Aim 1:
In the rows, begin at the line that has "30: (136, 92)" and stop after the line that has "47: (64, 129)". Reproduce only those lines, substituting "(22, 89)" for "(21, 88)" and leaving everything else unchanged.

The latest analysis of a long-running early-childhood-education program for children of low-income families in Chicago suggests economic payoffs from such services that continue well into adulthood.
Researchers looking at data from the study, which is now more than 20 years old, say that for every dollar spent on children who attended the Chicago Child Parent Centers, almost $10 is returned by age 25 in either benefits to society—such as savings on remediation in school and on the criminal-justice system—or to the participant, in the form of higher earnings.
“The study is significant, given it is the only one of a sustained public school program and one of the very few which go into adulthood,” Arthur J. Reynolds, a child-development professor at the University of Minnesota-Twin Cities and the lead researcher on the project, said in an e-mail.
He added that the benefits are probably underestimated because he has found some unexpected outcomes, such as participants’ being more likely than those in the comparison group to hold private health insurance and less likely to have mental-health problems. (“Chicago Data Bolster Case for Early-Childhood Programs,” August 15, 2007.)

Aim 2:
From the text on the Chicago early-childhood study, extract the passage that begins at the words "The latest analysis" and stops after "of higher earnings.".

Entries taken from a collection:
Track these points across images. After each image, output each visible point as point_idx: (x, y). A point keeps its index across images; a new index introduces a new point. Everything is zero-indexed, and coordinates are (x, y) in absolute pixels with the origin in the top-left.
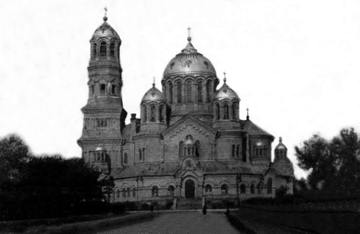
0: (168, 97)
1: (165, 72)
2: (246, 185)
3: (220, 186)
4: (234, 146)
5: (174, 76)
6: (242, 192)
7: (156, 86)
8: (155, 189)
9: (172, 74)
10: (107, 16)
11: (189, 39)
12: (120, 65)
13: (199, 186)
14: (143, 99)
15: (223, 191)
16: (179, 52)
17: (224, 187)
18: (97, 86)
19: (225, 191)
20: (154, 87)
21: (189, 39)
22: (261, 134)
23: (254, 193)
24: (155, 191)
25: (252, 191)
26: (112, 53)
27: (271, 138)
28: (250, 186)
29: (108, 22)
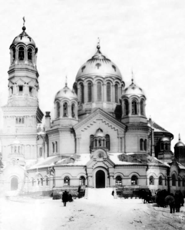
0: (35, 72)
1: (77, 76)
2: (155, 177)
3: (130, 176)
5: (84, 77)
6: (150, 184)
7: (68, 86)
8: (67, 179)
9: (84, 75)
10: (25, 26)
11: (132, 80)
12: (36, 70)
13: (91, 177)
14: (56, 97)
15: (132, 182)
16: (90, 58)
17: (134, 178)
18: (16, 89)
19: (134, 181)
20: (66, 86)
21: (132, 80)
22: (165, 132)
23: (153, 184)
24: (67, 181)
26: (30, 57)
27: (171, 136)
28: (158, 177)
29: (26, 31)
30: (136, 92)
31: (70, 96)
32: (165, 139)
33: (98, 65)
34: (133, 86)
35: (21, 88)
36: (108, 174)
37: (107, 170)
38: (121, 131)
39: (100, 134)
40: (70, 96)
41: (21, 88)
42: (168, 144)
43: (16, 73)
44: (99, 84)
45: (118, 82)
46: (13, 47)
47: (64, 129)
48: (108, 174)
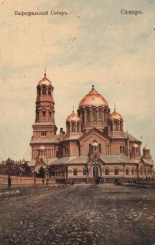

Task solution 1:
30: (136, 92)
31: (70, 96)
32: (165, 139)
33: (98, 65)
34: (133, 86)
35: (22, 89)
36: (108, 174)
37: (107, 170)
38: (121, 131)
39: (100, 134)
40: (70, 96)
41: (22, 89)
42: (168, 144)
43: (16, 73)
44: (99, 84)
45: (118, 82)
46: (13, 47)
47: (64, 129)

Task solution 2:
The latest analysis of a long-running early-childhood-education program for children of low-income families in Chicago suggests economic payoffs from such services that continue well into adulthood.
Researchers looking at data from the study, which is now more than 20 years old, say that for every dollar spent on children who attended the Chicago Child Parent Centers, almost $10 is returned by age 25 in either benefits to society—such as savings on remediation in school and on the criminal-justice system—or to the participant, in the form of higher earnings.